Southern ACT Catchment Group works with our member groups on Landcare and Parkcare projects which promote community stewardship and improve our environment- often with the support of government grants.
- Hughes Garran Skeleton Weed Control
- Waterway Erosion Reduction and Chain of Ponds Restoration
- Murrumbidgee River Riparian Revegetation at Castle Hill
- Protecting Woodlands in Spring Creek Station
- Pink-tailed worm lizard habitat on Tuggeranong Hill and Farrer Ridge
The Hughes Garran woodland group has been working to control African Lovegrass, St John’s Wort, and other woody weeds, but have not yet been able to take on Skeleton weed. Skeleton weed is particularly concerning threat to Hughes Garran Woodland due to its increasingly rapid spread throughout the park- and when fully grown it is impossible to walk through. Taking on Skeleton weed is difficult: establish plants cannot be dug out due to their deep root system, and hand pulling just breaks the plant at ground level, allowing for more seed spread. Glyphosate based herbicides have little impact on Skeleton weed. SACTCG has received a grant from the 2019-2020 ACT Environment Grant Program. These funds will employ an approved contractor to spot spray skeleton weed with effective herbicide during the most effective stages of growth; allow the purchase of native grass seed to reseed sprayed areas, and support volunteer working bees to continue removing other invasive plants by hand.
As part of the 2014-2015 ACT Environment Grants, this project utilised erosion reduction methods such as using local rocks, and coir logs to impede erosion on the creek banks. Works were completed for three creeks using appropriate methods for each site. This required large machinery and a labour force to execute the work well, with preparations made to ensure minimal impact to the soil and wider environment. Monitoring of the site is ongoing, and so far the works have proven to be very effective in erosion management.
A revegetation project for the frontage of a degraded river adjacent to Castle Hill Homestead in Tharwa. The aim of this project was to improve the complexity of the vegetation, improve the soil quality and reduce the amount of sediment entering the river during heavy rain events.
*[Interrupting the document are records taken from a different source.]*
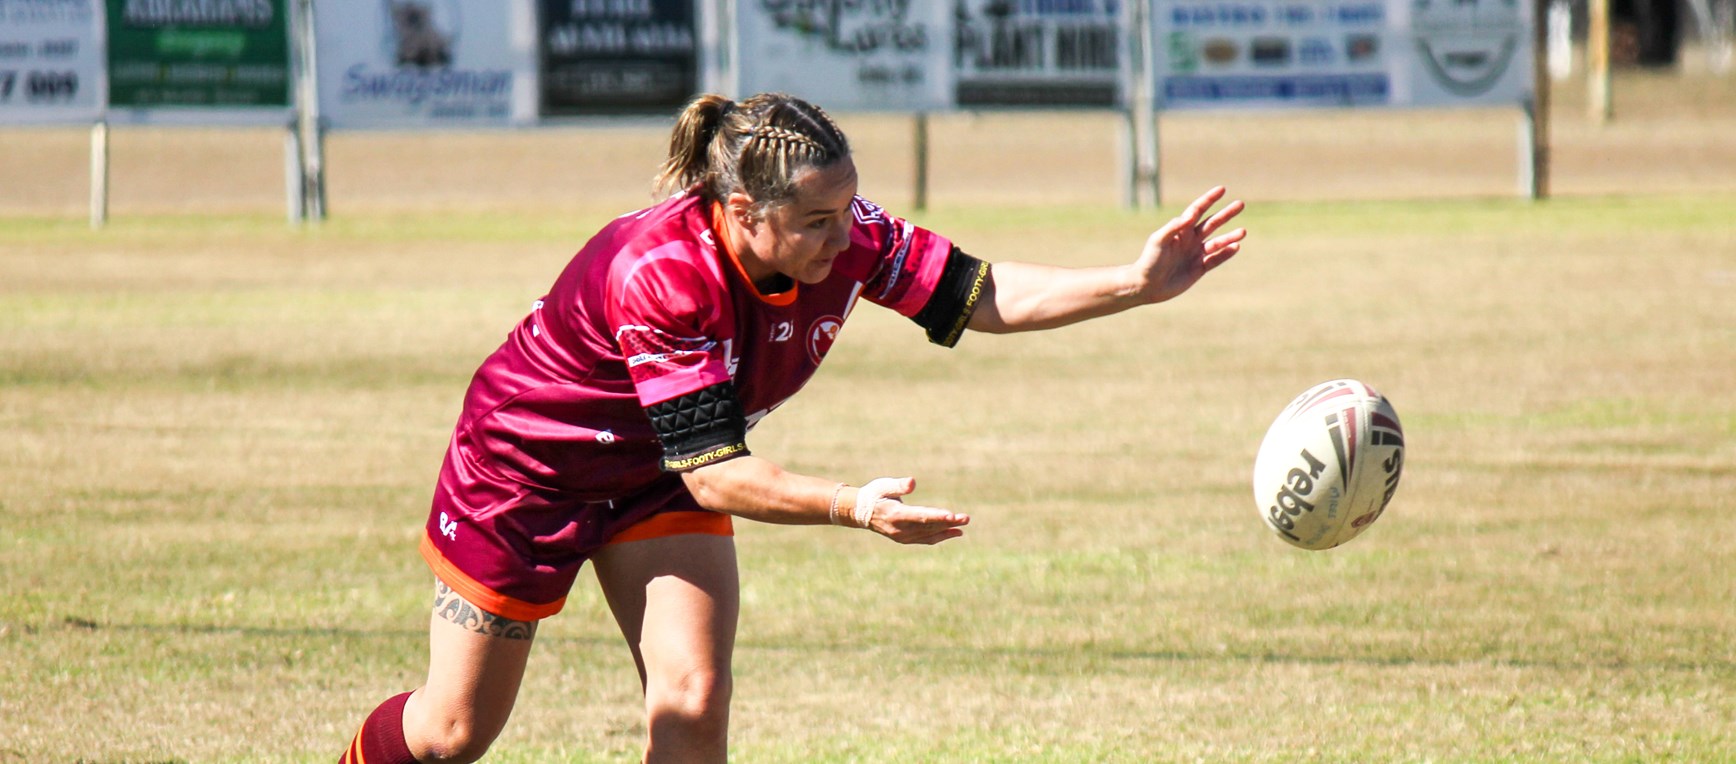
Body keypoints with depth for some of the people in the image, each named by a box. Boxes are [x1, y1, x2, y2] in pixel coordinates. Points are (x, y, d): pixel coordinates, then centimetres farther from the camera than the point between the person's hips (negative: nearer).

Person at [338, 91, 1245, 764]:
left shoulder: (841, 237, -22)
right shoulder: (659, 273, -40)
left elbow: (978, 295, -12)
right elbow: (712, 470, -39)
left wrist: (1136, 284, -23)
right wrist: (852, 507, -51)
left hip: (653, 482, 5)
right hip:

A contractor was engaged to dig holes, and Conservation Volunteers Australia teams worked to plant approximately 2000 native seedlings: nine hectares were planted over 3km river frontage. Trees were planted in an identified riparian zone as well as into the property to adjoin to a large area of EPBC listed Red Gum Yellow Box woodland on the property. Trees were planted in clumps with spaces between to allow for movement of wildlife and vehicle access if required. The planned planting at Castle Hill was completed on time with some funding left over, which was re-allocated to planting on Pine Island to increase native understory. SACTCG received an ACT Environment Grant 2015-2016 for continued planting at the Castle Hill property to provide connectivity between all the existing patches along the river and with the surrounding EPBC listed woodland.
SACTCG worked with two landholders on contiguous land on Spring Station Creek to reduce Blackberry infestations in the riparian zone and significant patches of EPBC listed Yellow Box - Red Gum Woodland in the catchment. With 7.18 ha treated over the project, activities complimented efforts undertaken to control Blackberry by these landholders and by neighbouring properties and reduced seed load in the catchment and potential down steam contamination into the Murrumbidgee River.
The project also provided an opportunity to assess the effectiveness and affordability of unmanned aerial spraying for chemical weed treatments and compared this to a traditional treatment technique using a twin real manually operated QuickSpray trailer. The trial of the drone provided local farmers with access to new technology and informed potential future use of aerial treatment methods on typical terrain in the region. See the full report of the trial here.
This project was funded by 2018-2019 ACT Environment Grants.
SACTCG worked with Friends of Tuggeranong Hill and Farrer Ridge ParkCare Group to protect Pink-tailed-Worm lizard (Aprasia parapulchella) populations on Tuggeranong Hill Nature Reserve and Farrer Ridge. This project included the treatment of invasive plants impacting on significant habitat patches in line with the ACT Action Plan for the species, the Canberra Nature Park Draft Reserve Management Plan 2019 and the Osborne W and Wong D 2012 case study on the long term survival of Pink-tailed –Worm lizard on Mount Taylor Reserve. Significantly this project built on the work of two previous SACTCG projects on Mt Taylor to protect stronghold populations of Aprasia parapulchella and facilitating a wholistic approach to protecting this habitat in the southern system of reserves in Canberra Nature Park. Key activities undertaken on Tuggeranong Hill were the removal of pest plants invading the edges of this high and medium quality habitat and treatment of early incursions of African Love Grass (ALG) along walking and fire trails running within and along the habitat edge preventing greater incursions of this weed into the reserve. Friends of Tuggeranong Hill and Farrer Ridge ParkCare Group provided significant in-kind contributions in the form of advice, ongoing monitoring of areas as well as removal of pest plant regrowth. They also undertook hand removal of weeds in the Pink-tailed Worm-lizard habitat and planting of understory plants and grasses for species regeneration and preservation.